Oh, I agree. I think someone really screwed up. But who thinks about checking to see if a null password is acceptable when it was not OK before, especially in something as obscure as creating Root user ability? It's one of those things only 1 in ten thousand users ever do and then those only do it once. It is not something a user does repeatedly and it is not something one does on a Mac over and over again to test. It's actually a pain in the rear to undo so one can try again because once the root user is created, password is set and can only be changed.
As you can see above, I finally figured out what is REALLY going on with this "vulnerability." It's not a true coding error that allows the creation of a new root user without a password, it's that someone left their Root User account open with no password and it wound up in the Gold Master.
That's the only thing that meets the criteria of how this "vulnerability" works. . . and the "root" user is in the user list. This isn't "creating" a root user, it's only invoking an already existing root user.
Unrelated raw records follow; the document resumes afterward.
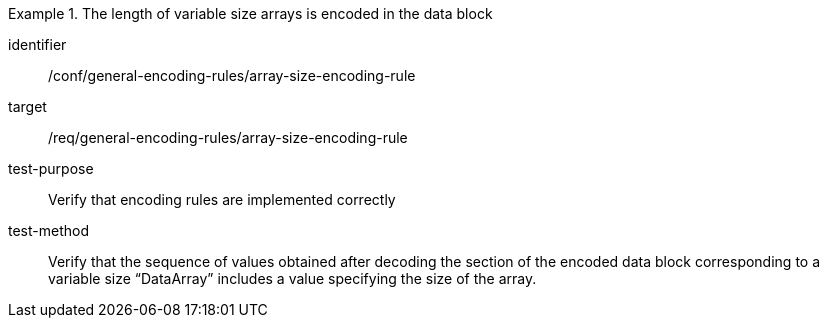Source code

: [abstract_test]
.The length of variable size arrays is encoded in the data block
====
[%metadata]
identifier:: /conf/general-encoding-rules/array-size-encoding-rule

target:: /req/general-encoding-rules/array-size-encoding-rule

test-purpose:: Verify that encoding rules are implemented correctly

test-method:: Verify that the sequence of values obtained after decoding the section of the encoded data block corresponding to a variable size “DataArray” includes a value specifying the size of the array.
====
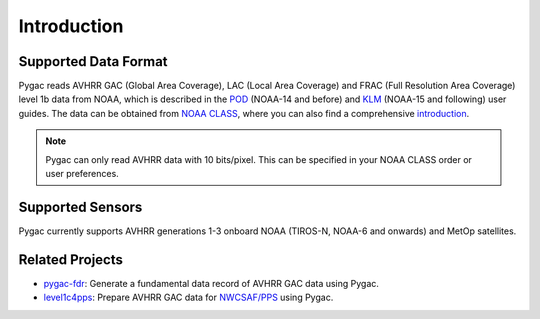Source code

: Introduction
============

Supported Data Format
---------------------

Pygac reads AVHRR GAC (Global Area Coverage), LAC (Local Area Coverage) and FRAC
(Full Resolution Area Coverage) level 1b data from NOAA, which is described in
the `POD`_ (NOAA-14 and before) and `KLM`_ (NOAA-15 and following) user guides.
The data can be obtained from `NOAA CLASS`_, where you can also find a
comprehensive `introduction`_.

.. note::

    Pygac can only read AVHRR data with 10 bits/pixel. This can be specified in
    your NOAA CLASS order or user preferences.


.. _NOAA CLASS:
    https://www.class.noaa.gov/
.. _POD:
    https://www.ncei.noaa.gov/pub/data/satellite/publications/podguides/TIROS-N%20thru%20N-14/
.. _KLM:
    https://www.ncei.noaa.gov/pub/data/satellite/publications/podguides/N-15%20thru%20N-19/
.. _introduction:
    https://www.class.noaa.gov/release/data_available/avhrr/index.htm


Supported Sensors
-----------------
Pygac currently supports AVHRR generations 1-3 onboard NOAA (TIROS-N, NOAA-6
and onwards) and MetOp satellites.


.. _here:
    https://www.avl.class.noaa.gov/release/data_available/avhrr/index.htm


Related Projects
----------------

- `pygac-fdr`_: Generate a fundamental data record of AVHRR GAC data using
  Pygac.
- `level1c4pps`_: Prepare AVHRR GAC data for `NWCSAF/PPS`_ using Pygac.

.. _level1c4pps: https://github.com/foua-pps/level1c4pps
.. _NWCSAF/PPS: https://www.nwcsaf.org/16
.. _pygac-fdr: https://github.com/pytroll/pygac-fdr
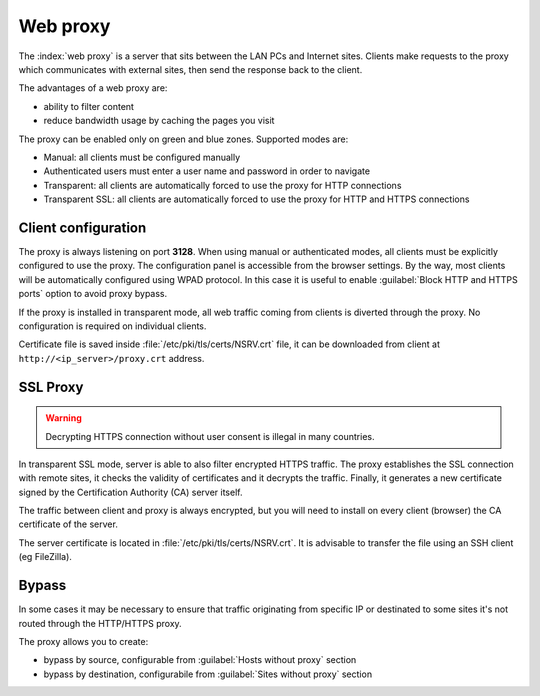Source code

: .. _proxy-section:

=========
Web proxy
=========


The :index:`web proxy` is a server that sits between the LAN PCs and Internet sites.
Clients make requests to the proxy which communicates with external sites, 
then send the response back to the client.

The advantages of a web proxy are:

* ability to filter content
* reduce bandwidth usage by caching the pages you visit


The proxy can be enabled only on green and blue zones.
Supported modes are:

* Manual: all clients must be configured manually
* Authenticated users must enter a user name and password in order to navigate
* Transparent: all clients are automatically forced to use the proxy for HTTP connections
* Transparent SSL: all clients are automatically forced to use the proxy for HTTP and HTTPS connections


Client configuration
====================

The proxy is always listening on port **3128**. When using manual or authenticated modes,
all clients must be explicitly configured to use the proxy.
The configuration panel is accessible from the browser settings.
By the way, most clients will be automatically configured using WPAD protocol.
In this case it is useful to enable :guilabel:`Block HTTP and HTTPS ports` option to avoid proxy bypass.

If the proxy is installed in transparent mode, all web traffic coming from clients is diverted
through the proxy. No configuration is required on individual clients.

Certificate file is saved inside :file:`/etc/pki/tls/certs/NSRV.crt` file, it can be downloaded from client
at ``http://<ip_server>/proxy.crt`` address.
   
.. _proxy_ssl-section:

SSL Proxy
=========

.. warning:: Decrypting HTTPS connection without user consent is illegal in many countries.

In transparent SSL mode, server is able to also filter encrypted HTTPS traffic.
The proxy establishes the SSL connection with remote sites, it checks the validity of certificates and it decrypts the traffic.
Finally, it generates a new certificate signed by the Certification Authority (CA) server itself.

The traffic between client and proxy is always encrypted, but you will need to install on every client (browser)
the CA certificate of the server.

The server certificate is located in :file:`/etc/pki/tls/certs/NSRV.crt`.
It is advisable to transfer the file using an SSH client (eg FileZilla).

Bypass
======

In some cases it may be necessary to ensure that traffic originating
from specific IP or destinated to some sites it's not routed through the HTTP/HTTPS proxy.

The proxy allows you to create:

* bypass by source, configurable from :guilabel:`Hosts without proxy` section
* bypass by destination, configurabile from :guilabel:`Sites without proxy` section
As dayglored looks up quietly from his work and muses, "Now, if I were creating a backdoor that would slide through QA test, what characteristics would it have to have...?"
Just sayin'... If only 1/10th of 1% -- 1 in a thousand -- Muslims is a terrorist, that's 1,800,000 terrorists in the world.
So if you've got 123,000 employees (as Apple does, per Wikipedia), and only 1/10th of 1% -- 1 in a thousand -- is unscrupulous, in the pay of a competitor or foreign agency, that's 123 employees who might do something that egregious.